Burke, who is from Chicago, served on the National Review Board that investigated allegations of clergy sexual abuse in the U.S. from 2002 to 2004. The board, which she also chaired, oversaw church compliance with reforms called for under the Catholic Church’s Charter for the Protection of Children and Young People.

“Why would you do something so drastic as step down? It is because you have been so frustrated,” Burke said in an interview on GLT’s “Sound Ideas.”

Burke was responding to the resignation earlier this month of Marie Collins of Ireland, the only clergy abuse survivor serving on the Pontifical Commission for the Protection of Minors.

Collins cited a “lack of cooperation” on the part of the Roman curia, or bureaucracy, to address the issues of clergy abuse. Collins reportedly was concerned that Vatican officials weren’t responding to letters from sex abuse victims, and were blocking efforts to censure bishops who failed to respond adequately to abuse allegations.

Burke has a message for Vatican officials: all boards or commissions overseeing allegations of sexual abuse in the church should include lay members only.

Collins’ complaints of resistance by the church hierarchy, Burke said, “mirror” concerns she and other members of the National Review Board raised in the early years of the abuse scandal.  “The whole thing spoke to me of ‘nothing’s changed,’” Burke said.

Burke said she was not opposed to members of the church hierarchy serving as liaisons to sex abuse review boards, but that decision-making should rest with lay members who have the independence to investigate and issue findings and recommendations.

“Until the trust is returned that the bishops will do the right thing, these same kinds of things will happen if you have clergy in charge,” Burke said.

The National Review Board that Burke served on in the U.S, had no clergy members.

“We wanted the lay people to trust us, to trust that we represented them and had their interests at heart and would make recommendations based on our perceptions,” Burke said. The review board also enlisted the John Jay College of Criminal Justice  for independent help with its investigations.

Pope Francis appointed the Pontifical Commission in 2014 to address clergy abuse allegations worldwide. The Pope said bishops who failed to respond adequately to abuse cases would not escape censure.

Burke praised the Pope for his efforts to draw attention internationally to the problem of sex abuse, and to focus on the key role bishops have in addressing allegations.

“Pope Francis is doing the right thing and sending a message out, but he needs disciples, whether lay disciples, or cardinals or bishops or priests in the world, to really engage his mission to protect children. He clearly loves children. He clearly understands, but trying to find the right disciples is a very difficult thing. I think it will happen if he continues trying to find the right people around the world. That is hope in itself.”
============================================================
# Tasks to carry out
(1) Translate this sentence from the passage on clergy abuse review boards into Spanish: "Pope Francis appointed the Pontifical Commission in 2014 to address clergy abuse allegations worldwide."
(2) Reproduce the part of the passage on clergy abuse review boards starting at "Burke said she" and ending at "with its investigations.".

# Data extract
============================================================
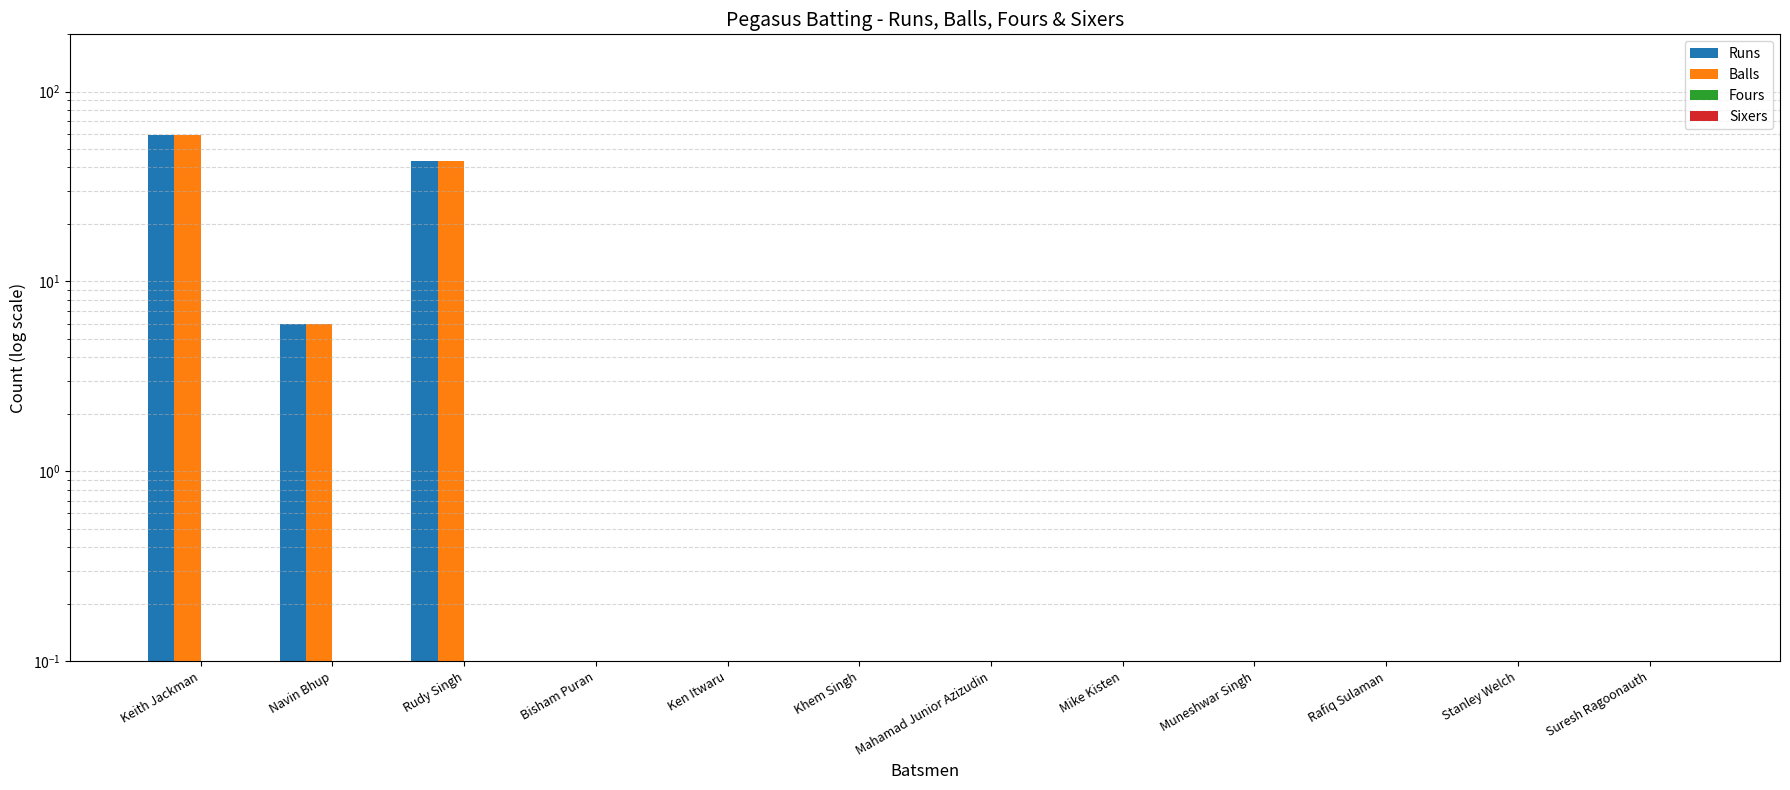

List the series in order of their peak value, highest first.

Runs, Balls, Fours, Sixers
============================================================
# Solutions to the tasks
(1) El papa Francisco constituyó la Comisión Pontificia en 2014 para abordar en todo el mundo las denuncias de abusos cometidos por el clero.

(2)
Burke said she was not opposed to members of the church hierarchy serving as liaisons to sex abuse review boards, but that decision-making should rest with lay members who have the independence to investigate and issue findings and recommendations.

“Until the trust is returned that the bishops will do the right thing, these same kinds of things will happen if you have clergy in charge,” Burke said.

The National Review Board that Burke served on in the U.S, had no clergy members.

“We wanted the lay people to trust us, to trust that we represented them and had their interests at heart and would make recommendations based on our perceptions,” Burke said. The review board also enlisted the John Jay College of Criminal Justice  for independent help with its investigations.